━━━ EXCERPTED RECORDS ━━━

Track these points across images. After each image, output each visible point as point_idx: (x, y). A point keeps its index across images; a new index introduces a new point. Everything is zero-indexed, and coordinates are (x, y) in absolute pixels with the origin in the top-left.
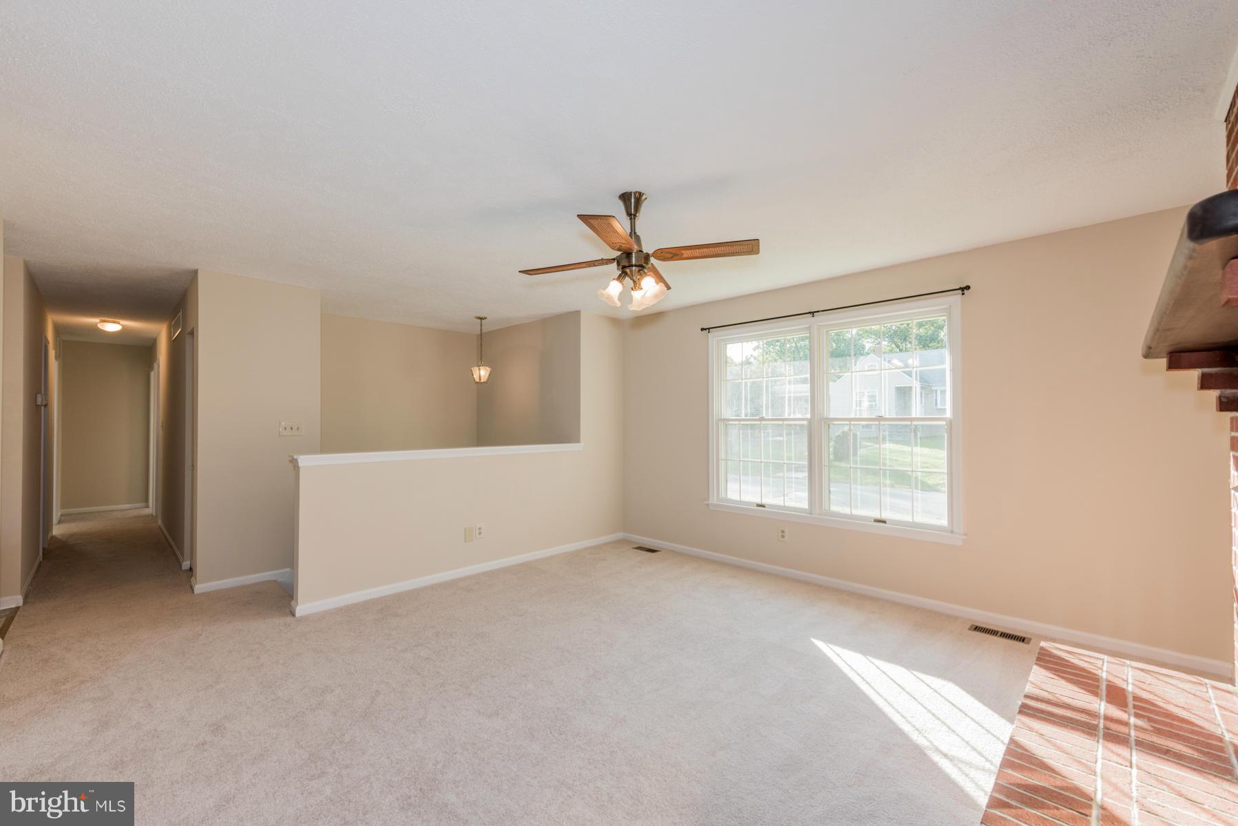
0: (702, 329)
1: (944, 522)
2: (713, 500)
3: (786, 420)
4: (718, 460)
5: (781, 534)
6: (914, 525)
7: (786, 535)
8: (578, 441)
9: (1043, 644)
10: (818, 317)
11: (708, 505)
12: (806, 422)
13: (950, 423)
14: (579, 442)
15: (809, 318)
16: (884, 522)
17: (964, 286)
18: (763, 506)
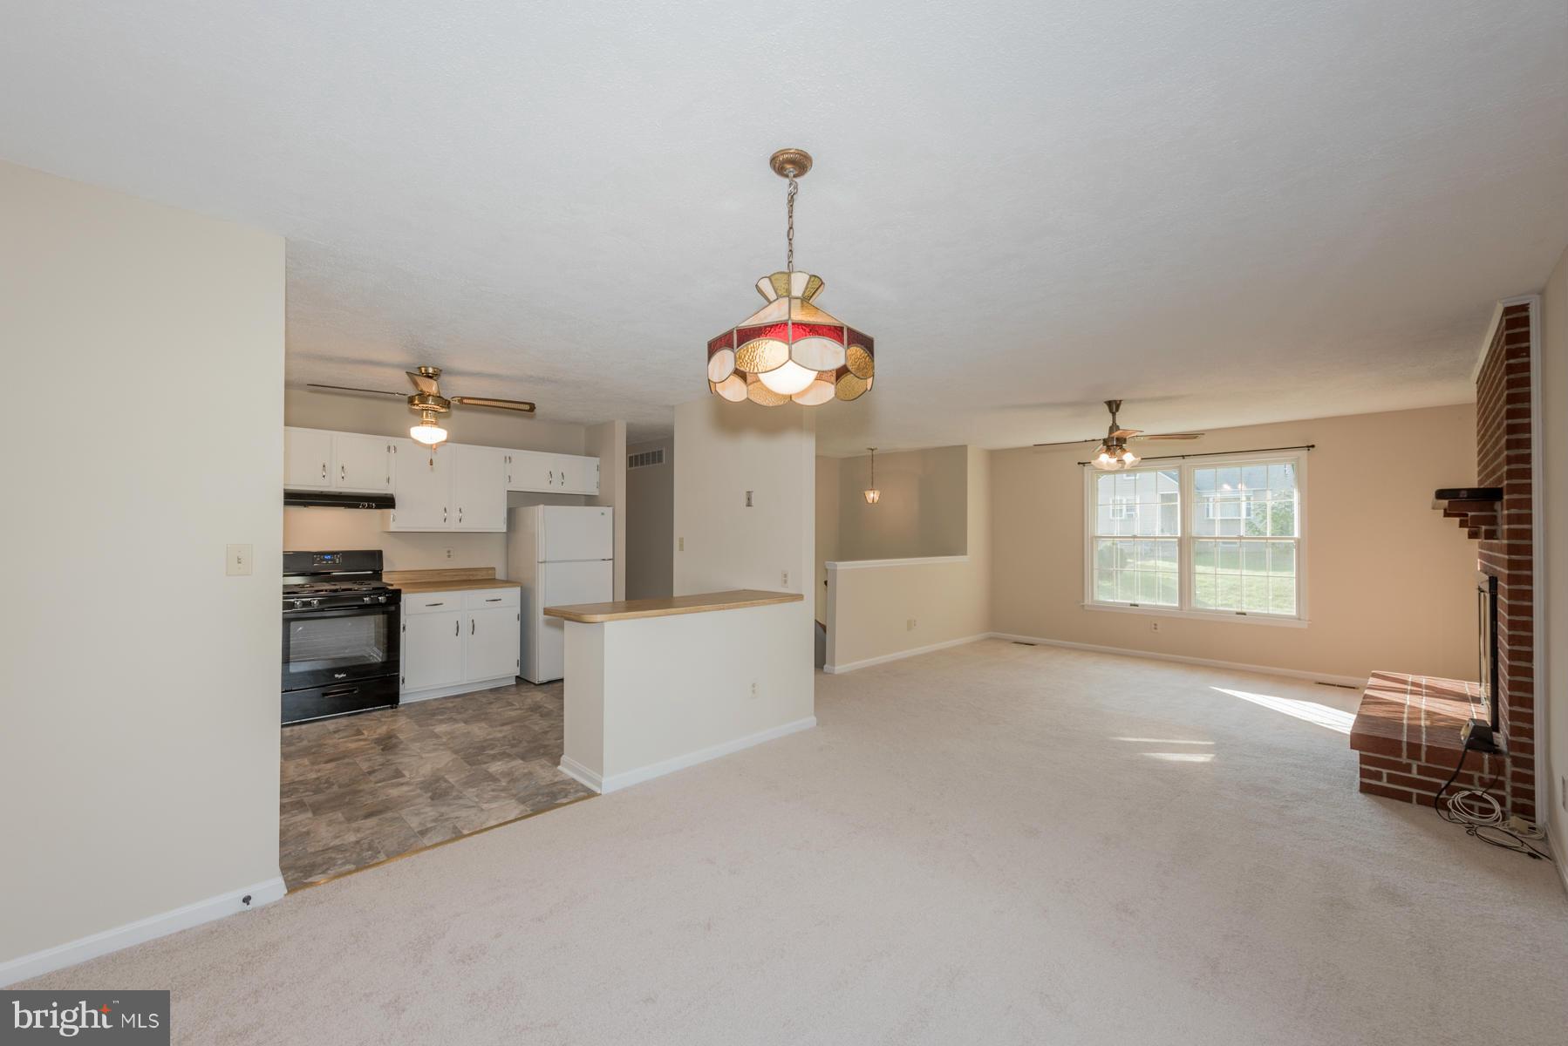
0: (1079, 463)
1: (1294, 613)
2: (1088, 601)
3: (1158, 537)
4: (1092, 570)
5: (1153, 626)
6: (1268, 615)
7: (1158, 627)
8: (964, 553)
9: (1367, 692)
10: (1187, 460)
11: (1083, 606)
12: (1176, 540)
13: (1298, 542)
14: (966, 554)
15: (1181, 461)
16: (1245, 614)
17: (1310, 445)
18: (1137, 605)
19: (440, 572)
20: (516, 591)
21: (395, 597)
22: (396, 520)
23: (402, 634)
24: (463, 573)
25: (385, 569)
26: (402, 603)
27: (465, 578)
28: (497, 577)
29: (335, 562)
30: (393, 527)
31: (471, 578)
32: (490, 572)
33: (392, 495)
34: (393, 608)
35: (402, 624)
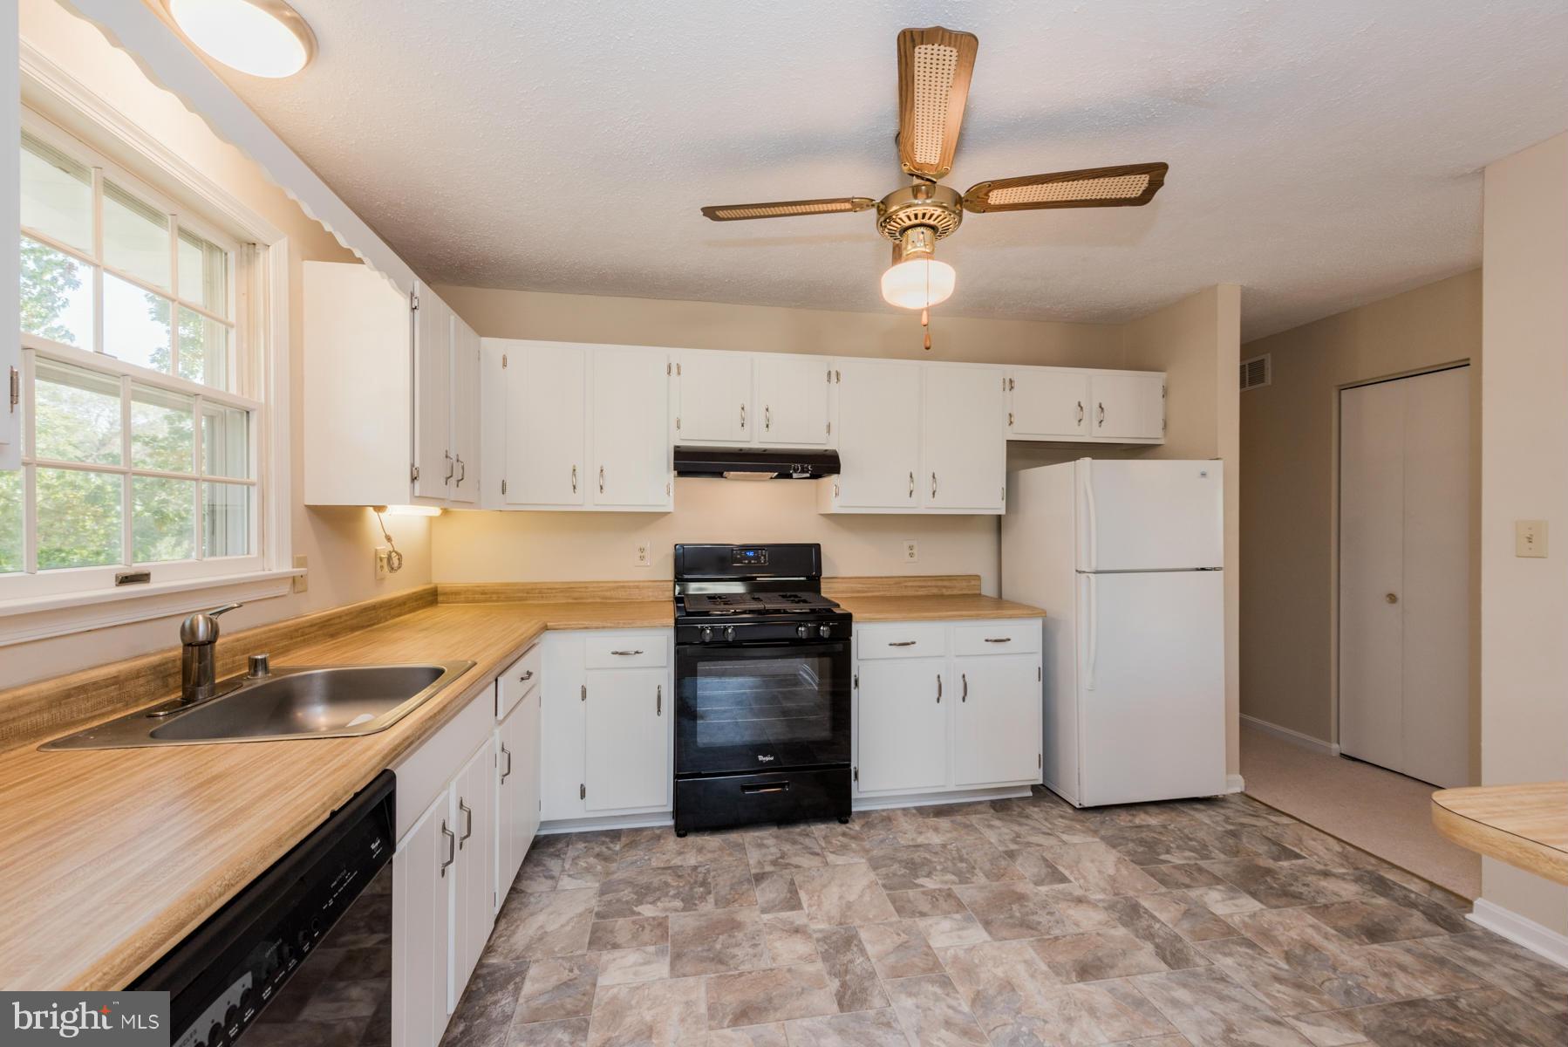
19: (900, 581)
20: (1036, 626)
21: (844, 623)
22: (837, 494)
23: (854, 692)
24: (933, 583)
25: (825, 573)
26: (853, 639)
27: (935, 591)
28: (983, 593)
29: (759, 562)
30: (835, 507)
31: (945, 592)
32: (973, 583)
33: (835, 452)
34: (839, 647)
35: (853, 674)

━━━

### TASK REQUIREMENTS
Please write out everything in the listing from its start down to the line containing "18: (1137, 605)", replacing "top-left" with "upper-left" and changing nothing else. Leave out the pictures.

### PROBLEM SOLUTION
Track these points across images. After each image, output each visible point as point_idx: (x, y). A point keeps its index across images; a new index introduces a new point. Everything is zero-indexed, and coordinates are (x, y) in absolute pixels with the origin in the upper-left.
0: (702, 329)
1: (944, 522)
2: (713, 500)
3: (786, 420)
4: (718, 460)
5: (781, 534)
6: (914, 525)
7: (786, 535)
8: (578, 441)
9: (1043, 644)
10: (818, 317)
11: (708, 505)
12: (806, 422)
13: (950, 423)
14: (579, 442)
15: (809, 318)
16: (884, 522)
17: (964, 286)
18: (763, 506)
0: (1079, 463)
1: (1294, 613)
2: (1088, 601)
3: (1158, 537)
4: (1092, 570)
5: (1153, 626)
6: (1268, 615)
7: (1158, 627)
8: (964, 553)
9: (1367, 692)
10: (1187, 460)
11: (1083, 606)
12: (1176, 540)
13: (1298, 542)
14: (966, 554)
15: (1181, 461)
16: (1245, 614)
17: (1310, 445)
18: (1137, 605)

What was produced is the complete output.